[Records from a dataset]
=== Section Start ===

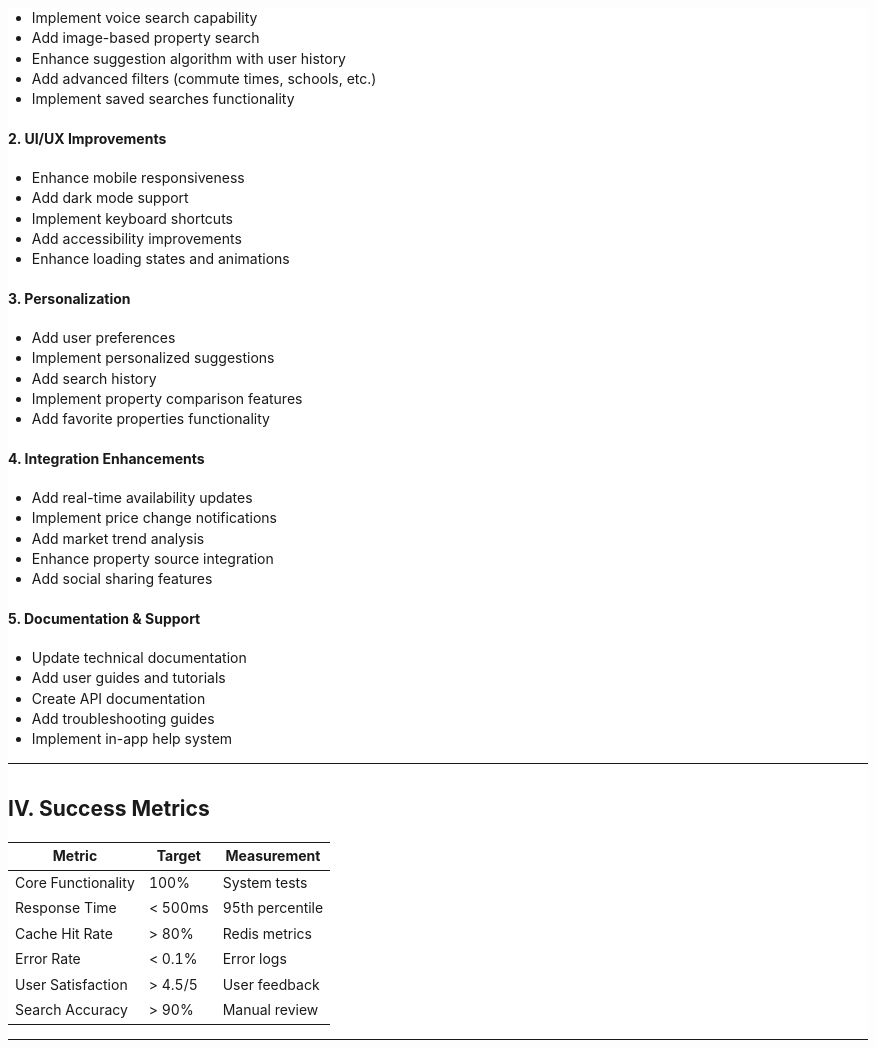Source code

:- Implement voice search capability
- Add image-based property search
- Enhance suggestion algorithm with user history
- Add advanced filters (commute times, schools, etc.)
- Implement saved searches functionality

#### 2. UI/UX Improvements

- Enhance mobile responsiveness
- Add dark mode support
- Implement keyboard shortcuts
- Add accessibility improvements
- Enhance loading states and animations

#### 3. Personalization

- Add user preferences
- Implement personalized suggestions
- Add search history
- Implement property comparison features
- Add favorite properties functionality

#### 4. Integration Enhancements

- Add real-time availability updates
- Implement price change notifications
- Add market trend analysis
- Enhance property source integration
- Add social sharing features

#### 5. Documentation & Support

- Update technical documentation
- Add user guides and tutorials
- Create API documentation
- Add troubleshooting guides
- Implement in-app help system

---

## IV. Success Metrics

| Metric             | Target  | Measurement     |
| ------------------ | ------- | --------------- |
| Core Functionality | 100%    | System tests    |
| Response Time      | < 500ms | 95th percentile |
| Cache Hit Rate     | > 80%   | Redis metrics   |
| Error Rate         | < 0.1%  | Error logs      |
| User Satisfaction  | > 4.5/5 | User feedback   |
| Search Accuracy    | > 90%   | Manual review   |

---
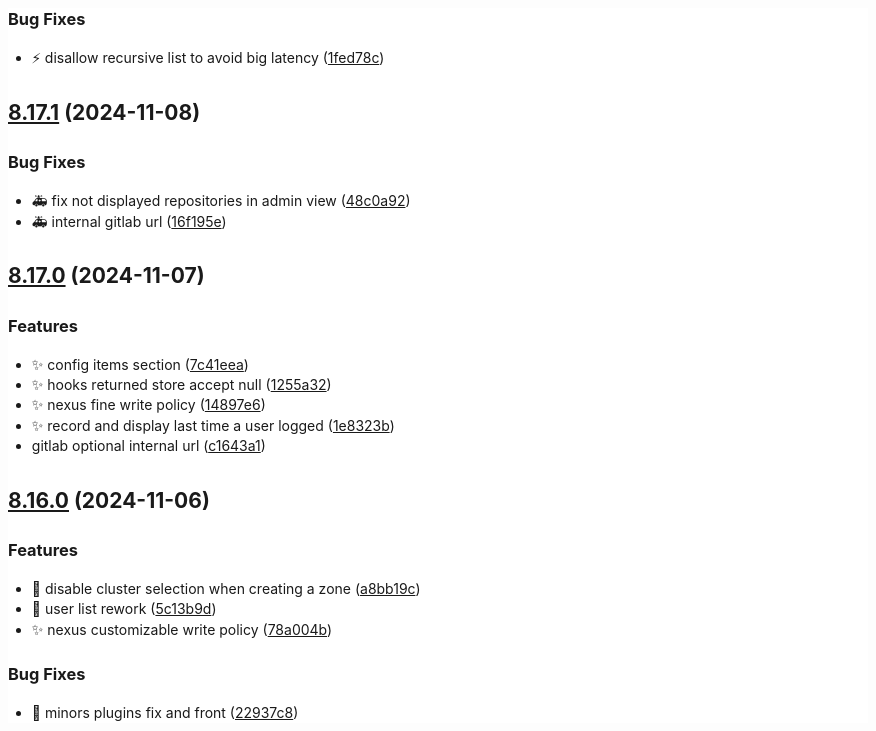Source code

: 
### Bug Fixes

* :zap: disallow recursive list to avoid big latency ([1fed78c](https://github.com/cloud-pi-native/console/commit/1fed78c1742b70918c9bab1ff616f0cf681d66fa))

## [8.17.1](https://github.com/cloud-pi-native/console/compare/v8.17.0...v8.17.1) (2024-11-08)


### Bug Fixes

* :ambulance: fix not displayed repositories in admin view ([48c0a92](https://github.com/cloud-pi-native/console/commit/48c0a92339db999c598fe24cdc9302b28cffa14d))
* :ambulance: internal gitlab url ([16f195e](https://github.com/cloud-pi-native/console/commit/16f195e55222de023046aaabefa9b6d7f79062ee))

## [8.17.0](https://github.com/cloud-pi-native/console/compare/v8.16.0...v8.17.0) (2024-11-07)


### Features

* :sparkles: config items section ([7c41eea](https://github.com/cloud-pi-native/console/commit/7c41eeaec2855355c0fa683d4b7ec81210eae6af))
* :sparkles: hooks returned store accept null ([1255a32](https://github.com/cloud-pi-native/console/commit/1255a32237a6775e465fc0efe4dfe10bc9463816))
* :sparkles: nexus fine write policy ([14897e6](https://github.com/cloud-pi-native/console/commit/14897e685ff6665da35464d93571a972e2c8dae9))
* :sparkles: record and display last time a user logged ([1e8323b](https://github.com/cloud-pi-native/console/commit/1e8323bbfcd611891fe741434d4cb5f780f45dec))
* gitlab optional internal url ([c1643a1](https://github.com/cloud-pi-native/console/commit/c1643a1eaae350220c4ecf114c7fa16bfb1983a1))

## [8.16.0](https://github.com/cloud-pi-native/console/compare/v8.15.1...v8.16.0) (2024-11-06)


### Features

* :lipstick: disable cluster selection when creating a zone ([a8bb19c](https://github.com/cloud-pi-native/console/commit/a8bb19cb4ff50b69b892547e05b1541e322b0ecd))
* :lipstick: user list rework ([5c13b9d](https://github.com/cloud-pi-native/console/commit/5c13b9d756c549a2f12d99e7f7384690f3166553))
* :sparkles: nexus customizable write policy ([78a004b](https://github.com/cloud-pi-native/console/commit/78a004bc72e97b3a98c963560e8c11db45b34b67))


### Bug Fixes

* :bug: minors plugins fix and front ([22937c8](https://github.com/cloud-pi-native/console/commit/22937c875480dc0b6bf67f0784311f98300df04d))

=== Section End ===

*AIM OF THE EXERCISE*: The number of lines in the data that hold "property" must be the entire answer.

*WRITTEN ANSWER*: 3